Re: question for sources.list
On Sun, Sep 04, 2005 at 09:24:21AM -0400, Hendrik Boom wrote:
> On Sat, Sep 03, 2005 at 02:32:11PM -0600, Paul E Condon wrote:
> > On Sat, Sep 03, 2005 at 11:46:19AM -0400, Hendrik Boom wrote:
> > > On Fri, Sep 02, 2005 at 10:40:40PM -0600, Paul E Condon wrote:
> > > >
> > > > So, until some time in the far future, people should not say to
> > > > newbies that release code names and release status names ('stable',
> > > > 'testing', etc.) are interchangeable. They are not. Existing support
> > > > for release code names is, in fact, quite restricted by comparison.
> It looks as if the advice I gave below may only be valid for
> sources.list. I apologise if I was misleading, but see further discussion.
> - hendrik
> > >
> > > People that want stability had better use the release code names, otherwise
> > > they will suddenly be dragged into the future every few years and
> > > have little control over it.
> > >
> > > People who want frequent releases had better specify the release
> > > status name (testing) or every few years their system will gradually
> > > start going out of date.
> > >
> > > People who break toys can use either. Aren't "sid" and "unstable"
> > > really interchangable?
> > >
> > Yes, but that is a vacuous test. Sid/unstable _always_ contains the
> > packages with the highest version number. It _never_ needs to be
> > specified as the preferred release, if it is the release that you wish
> > to follow. On the other hand, if you wish to follow mainly testing,
> > and have sid/unstable in your sources.list so that you can pick up a
> > few packages before they reach testing, using 'etch' in either
> > apt.conf or apt/preferences does _not_ prevent the automatic upgrade
> > of _all_ packages from testing to unstable. IMHO, very few newbies
> > really want to track unstable, though some may want to grab one or two
> > packages from it.
> > When you do grab a package from sid/unstable, you must use 'unstable'
> > on the command line to apt-get (you might think you can use the version,
> > but sid/unstable does not have a version number)
> > In short, even for sid/unstable, the release code name and the 'Archive name'
> > are _not_ equivalent.
> > It is easy to run your own tests of this.

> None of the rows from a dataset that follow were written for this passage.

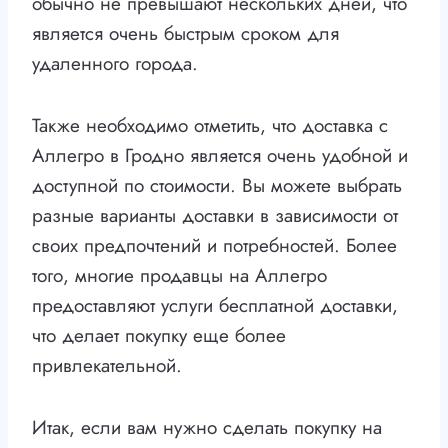
обычно не превышают нескольких дней, что
является очень быстрым сроком для
удаленного города.
Также необходимо отметить, что доставка с
Аллегро в Гродно является очень удобной и
доступной по стоимости. Вы можете выбрать
разные варианты доставки в зависимости от
своих предпочтений и потребностей. Более
того, многие продавцы на Аллегро
предоставляют услуги бесплатной доставки,
что делает покупку еще более
привлекательной.
Итак, если вам нужно сделать покупку на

If it matters to you, you should
> > run your own tests. The wording of the documentation is difficult to
> > understand, but not incorrect. If doesn't matter to you, and/or you have
> > not run some careful tests of your understanding, you should refrain from
> > giving advice.
> Thanks for the correction/clarification. I thought I understood,
> but now I know I don't.
> Is it that "sid" and "unstable" mean the same on /etc/source.list,
> because the two names are permanently paired off
> (unlike "woody"="stable", which became false recently),
> but they have different meaning or validity in apt.conf
> and apt/preferences?
In http.debian.org, softlinks are used to pair stable with sarge,
testing with etch, and unstable with sid. The last time I looked (at
least a few months ago) unstable was the real directory and sid was
the softlink. Today, it is the other way around: Sid is real directory
and unstable is a softlink. It appears that some day soon all the
nasty complication of which I have been warning will be gone. There is
still a complication that may reach out and bite someone: the header
of the file named Release, for sarge contains two lines,
> Suite: stable
> Codename: sarge
These two lines are consistent now, but will be inconsistent when etch
becomes stable. Maybe this will be gone soon, too.